Two months after being granted asylum in Canada, Filipina Vanessa Rodel and her 7-year-old daughter Keana, who helped shelter whistleblower Edward Snowden in Hong Kong, are settling into life in Montreal.
“For the first time I got a credit card and permanent residence, so I’m so happy,” 42-year-old Rodel said Wednesday, May 29, at a news conference in Montreal.
“Now I’m going to French class, it’s amazing, because I already got my student ID,” she added.
Despite her gratitude, however, Rodel expressed her worry over the five other members of the group dubbed Snowden’s “Guardian Angels” who remain in Hong Kong.

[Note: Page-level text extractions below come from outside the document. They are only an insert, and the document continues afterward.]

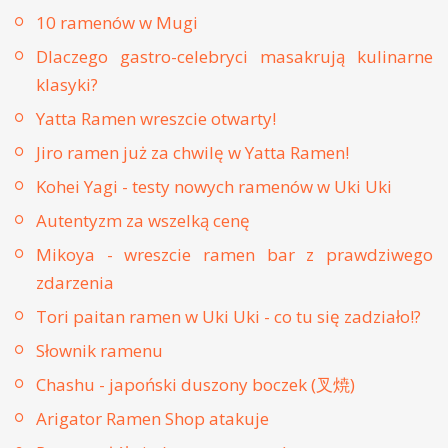
10 ramenów w Mugi
Dlaczego gastro-celebryci masakrują kulinarne
klasyki?
Yatta Ramen wreszcie otwarty!
Jiro ramen już za chwilę w Yatta Ramen!
Kohei Yagi - testy nowych ramenów w Uki Uki
Autentyzm za wszelką cenę
Mikoya - wreszcie ramen bar z prawdziwego
zdarzenia
Tori paitan ramen w Uki Uki - co tu się zadziało!?
Słownik ramenu
Chashu - japoński duszony boczek (叉焼)
Arigator Ramen Shop atakuje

Together with her lawyer who sponsored their asylum claims in March — Guillaume Cliche-Rivard of the nongovernmental group For the Refugees — Rodel made a new plea to the Canadian government to take the remaining “Angels” in as refugees, saying they were being persecuted in Hong Kong for their role in helping Snowden.

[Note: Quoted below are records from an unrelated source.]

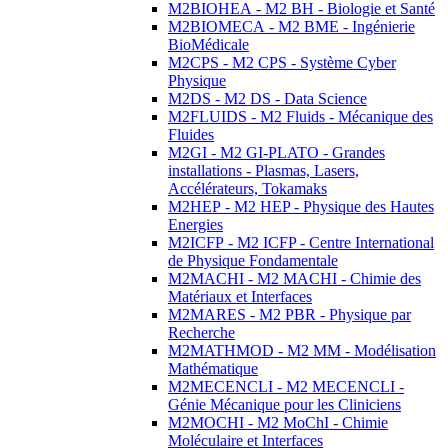
M2BIOHEA - M2 BH - Biologie et Santé
M2BIOMECA - M2 BME - Ingénierie
BioMédicale
M2CPS - M2 CPS - Système Cyber
Physique
M2DS - M2 DS - Data Science
M2FLUIDS - M2 Fluids - Mécanique des
Fluides
M2GI - M2 GI-PLATO - Grandes
installations - Plasmas, Lasers,
Accélérateurs, Tokamaks
M2HEP - M2 HEP - Physique des Hautes
Energies
M2ICFP - M2 ICFP - Centre International
de Physique Fondamentale
M2MACHI - M2 MACHI - Chimie des
Matériaux et Interfaces
M2MARES - M2 PBR - Physique par
Recherche
M2MATHMOD - M2 MM - Modélisation
Mathématique
M2MECENCLI - M2 MECENCLI -
Génie Mécanique pour les Cliniciens
M2MOCHI - M2 MoChI - Chimie
Moléculaire et Interfaces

The remaining “Angels” have been identified as a couple originally from Sri Lanka named Supun Kellapatha and Nadeeka Dilrukshi, and their two young children. The last one is a Sri Lankan soldier who deserted the military.
Supun Kellapatha is Keana’s father, according to Rodel.

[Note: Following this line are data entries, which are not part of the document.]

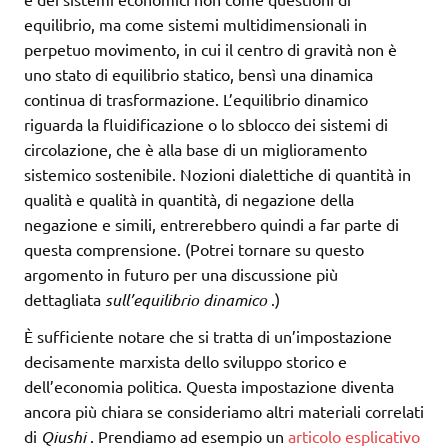
equilibrio, ma come sistemi multidimensionali in
perpetuo movimento, in cui il centro di gravità non è
uno stato di equilibrio statico, bensì una dinamica
continua di trasformazione. L’equilibrio dinamico
riguarda la fluidificazione o lo sblocco dei sistemi di
circolazione, che è alla base di un miglioramento
sistemico sostenibile. Nozioni dialettiche di quantità in
qualità e qualità in quantità, di negazione della
negazione e simili, entrerebbero quindi a far parte di
questa comprensione. (Potrei tornare su questo
argomento in futuro per una discussione più
dettagliata
sull’equilibrio dinamico
.)
È sufficiente notare che si tratta di un’impostazione
decisamente marxista dello sviluppo storico e
dell’economia politica. Questa impostazione diventa
ancora più chiara se consideriamo altri materiali correlati
di
Qiushi
. Prendiamo ad esempio un
articolo esplicativo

“My daughter should not be growing up in Canada without her father, and her half-sister and her half-brother,” she said.
The group hid Snowden, a former CIA employee and U.S. National Security Agency (NSA) contractor, after he stole a trove of highly classified NSA documents revealing the existence of global surveillance programs run by the NSA in cooperation with partners Australia, Britain and Canada.
Snowden, who was charged in June 2013 in the United States with espionage and stealing state secrets, is currently living in Moscow.